Thursday, September 4, 2008

Puzzles and Sleep

Yesterday on our way home from school Samantha was asking lots of questions. Somehow or another the subject of sleep came into the conversation. Suddenly Samantha asked me, "Mommy, why don't God and Jesus ever sleep?" I was so surprised at her inquisition that it took me a moment or two to respond. Finally after putting some thought into it, I came to what I thought was a good answer. I told her that if God and Jesus slept there would be no one to watch over us. I am assuming she was satisfied with that answer because there were no more questions after that. Plus, I don't know what I would have said had she not been satisfied!

Then tonight, Elizabeth was sitting on the floor playing with Samantha's book of jigsaw puzzles. She took one of the puzzles apart and started trying to put the pieces back on the page as if she was going to put the puzzle back together again! I thought, "Wow, that is pretty impressive for a one year old!"
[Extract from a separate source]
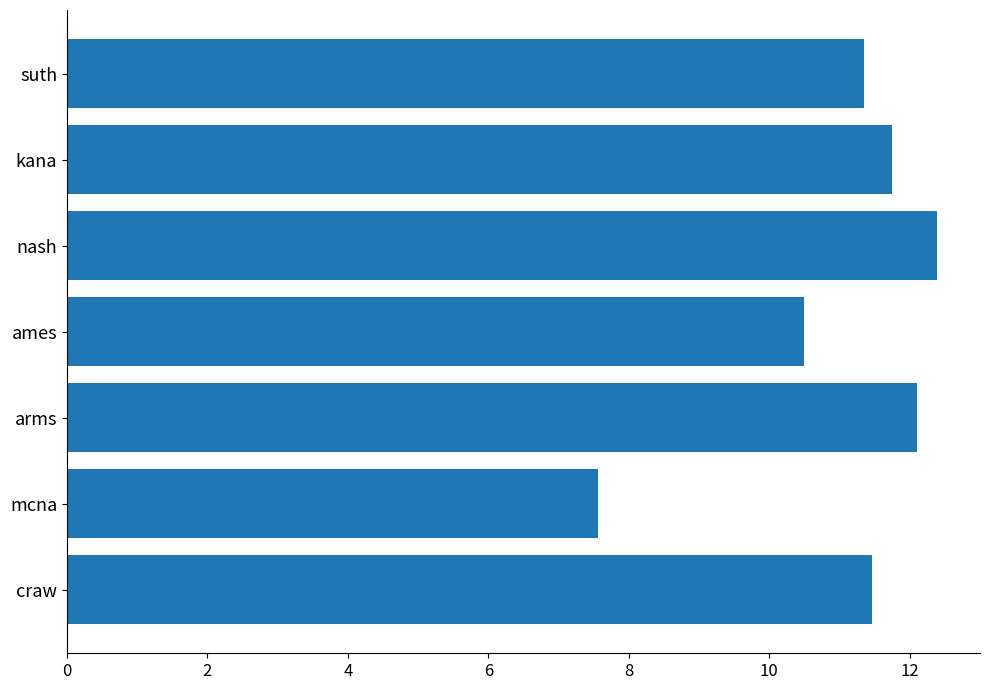

List the labels in order of value, smallest first.

mcna, ames, suth, craw, kana, arms, nash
As I sat watching Elizabeth attempting to put the puzzle together, I thought about how amazed I am every day with the things our children say or the things that they do. Then I thought about how amazing it is that I am a mother even though I was told I could never conceive naturally and here I am with not one but TWO children! I look at the girls daily and thank God for them. I pray that they will both one day be blessed enough to experience motherhood. Now I will be honest, I would be lying if I said I didn't have thoughts about how nice it would be to sleep in once in awhile on a Saturday morning or do whatever I want, but then I think about all the laughs, memories, and fun that I would be missing out on and I know I would have a HUGE void in my life because Samantha and Elizabeth are such a BIG part of it. I guess what I am trying to say is I consider myself extremely blessed!